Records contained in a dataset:
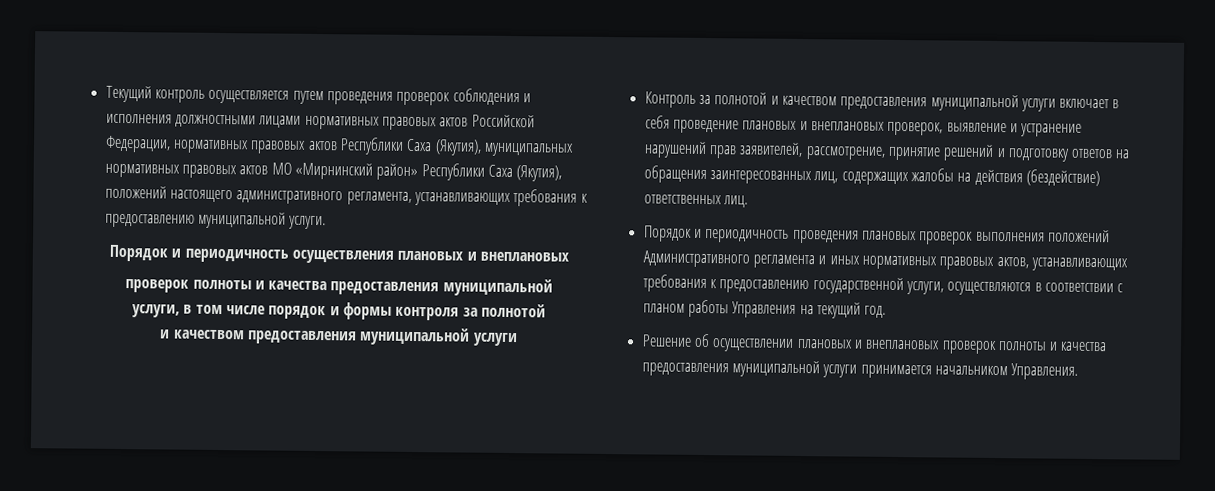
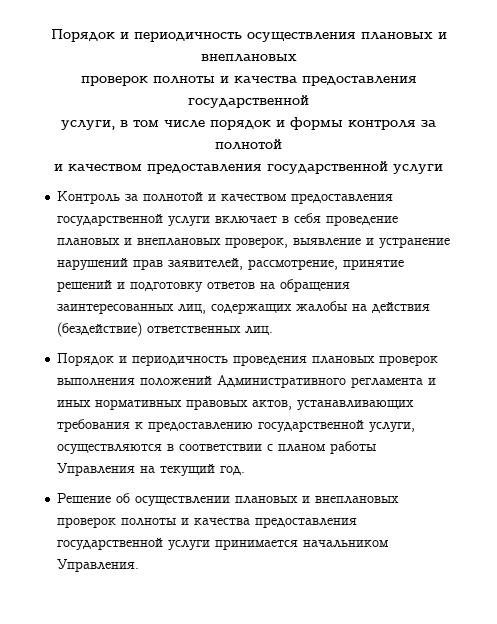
[105,85,531,106] [105,113,535,131] [104,135,574,157] [104,162,563,182] [104,185,588,207] [104,211,327,230] Текущий контроль осуществляется путем проведения проверок соблюдения и исполнения должностными лицами нормативных правовых актов Российской Федерации, нормативных правовых актов Республики Саха (Якутия), муниципальных нормативных правовых актов МО «Мирнинский район» Республики Саха (Якутия), положений настоящего административного регламента, устанавливающих требования к предоставлению муниципальной услуги. // -> (50, 35) none
[442,278,553,297] муниципальной -> [188,95,309,108] государственной
[359,327,471,346] муниципальной -> [267,161,388,174] государственной
[930,94,1019,112] муниципальной -> [57,214,164,226] государственной
[731,360,820,378] муниципальной -> [57,538,164,550] государственной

▶ **WHAT YOU WILL DO**: Which lines above include "государственной"? Show each of them by copying it.

▶ **RESPONSE TO THE TASK**:
[442,278,553,297] муниципальной -> [188,95,309,108] государственной
[359,327,471,346] муниципальной -> [267,161,388,174] государственной
[930,94,1019,112] муниципальной -> [57,214,164,226] государственной
[731,360,820,378] муниципальной -> [57,538,164,550] государственной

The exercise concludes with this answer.